=== DATA SHOWN ===
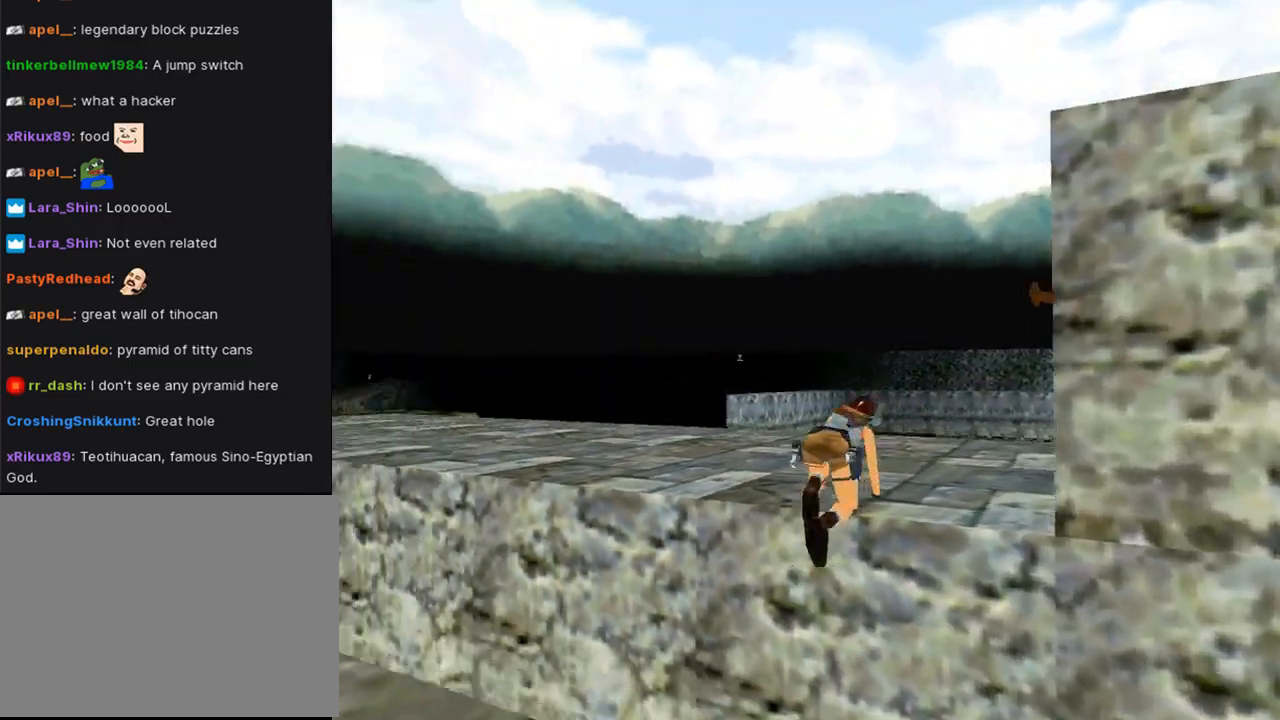
{"buttons": ["L1", "DPAD_LEFT"], "left_stick": "center", "right_stick": "center", "events": []}
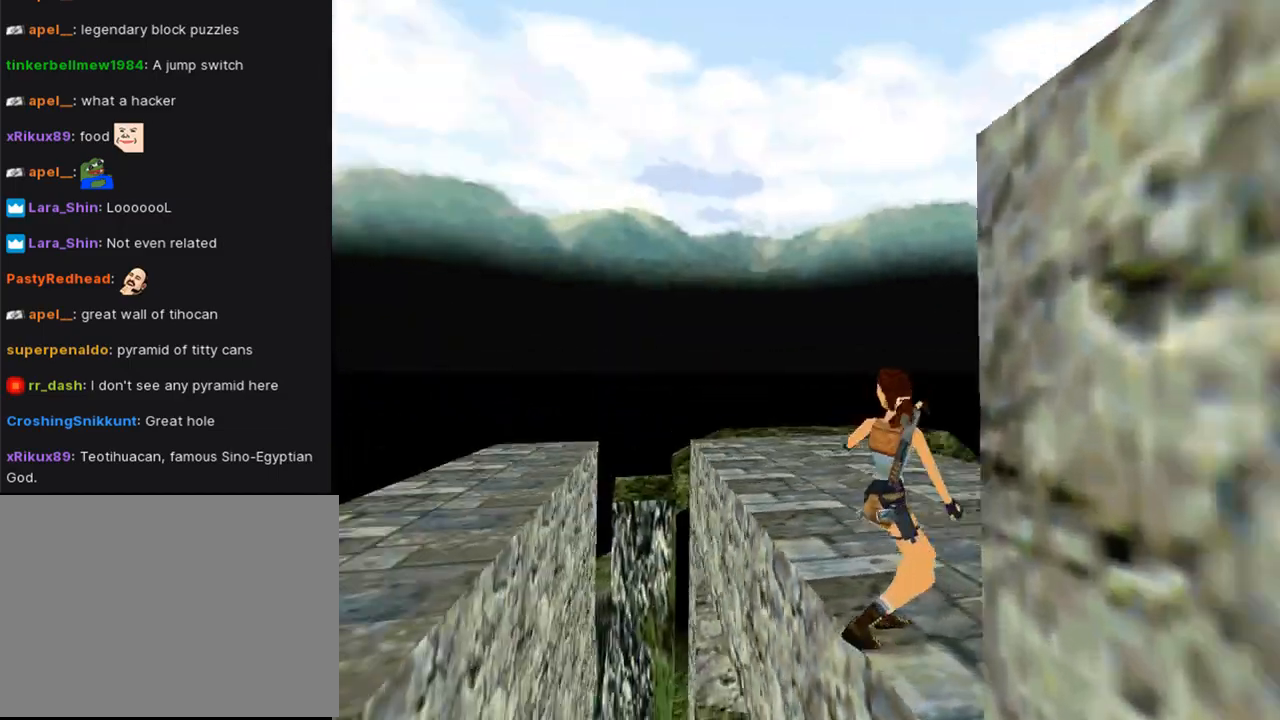
{"buttons": ["DPAD_RIGHT"], "left_stick": "center", "right_stick": "center", "events": [[33, "DPAD_LEFT", "up"], [100, "L1", "up"], [433, "DPAD_RIGHT", "down"]]}
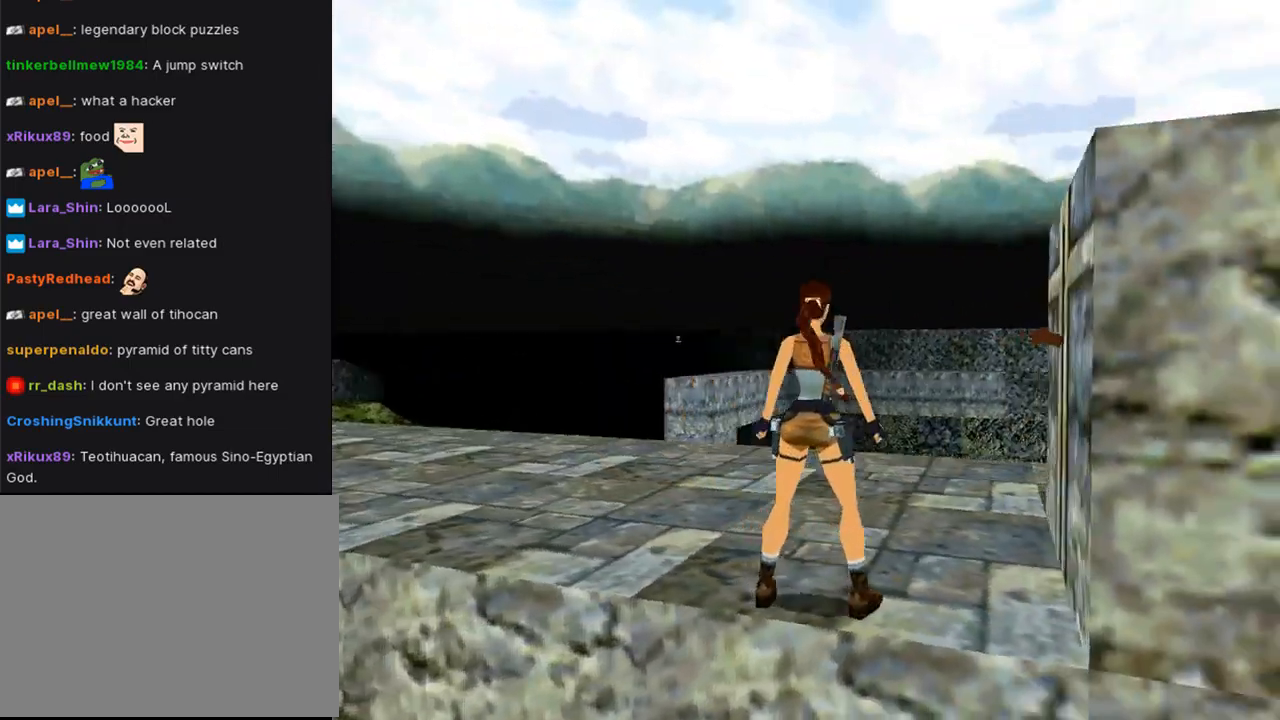
{"buttons": ["DPAD_RIGHT"], "left_stick": "center", "right_stick": "center", "events": [[333, "DPAD_UP", "down"], [500, "DPAD_UP", "up"]]}
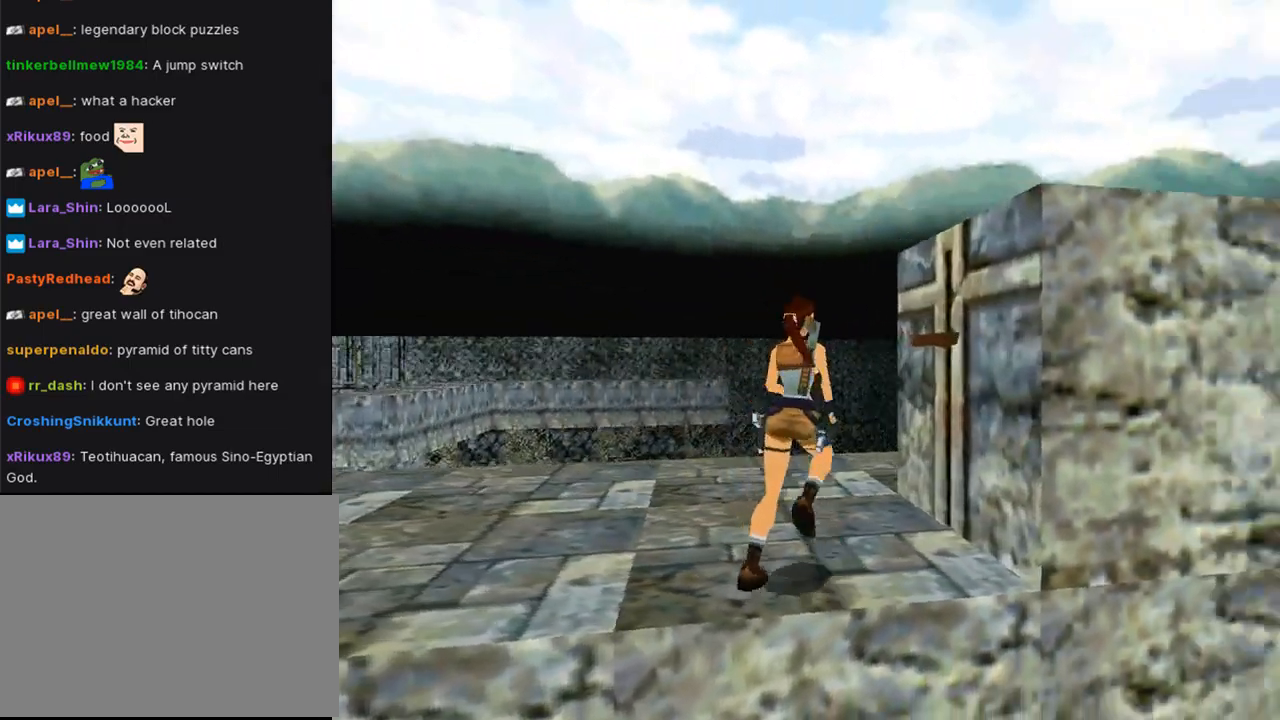
{"buttons": ["DPAD_UP"], "left_stick": "center", "right_stick": "center", "events": [[300, "DPAD_RIGHT", "up"], [300, "DPAD_UP", "down"]]}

=== TASK GOAL ===
Everything in the listing should be copied exactly, apart from the images it holds.

=== RESULT OF THIS TASK ===
{"buttons": ["L1", "DPAD_LEFT"], "left_stick": "center", "right_stick": "center", "events": []}
{"buttons": ["DPAD_RIGHT"], "left_stick": "center", "right_stick": "center", "events": [[33, "DPAD_LEFT", "up"], [100, "L1", "up"], [433, "DPAD_RIGHT", "down"]]}
{"buttons": ["DPAD_RIGHT"], "left_stick": "center", "right_stick": "center", "events": [[333, "DPAD_UP", "down"], [500, "DPAD_UP", "up"]]}
{"buttons": ["DPAD_UP"], "left_stick": "center", "right_stick": "center", "events": [[300, "DPAD_RIGHT", "up"], [300, "DPAD_UP", "down"]]}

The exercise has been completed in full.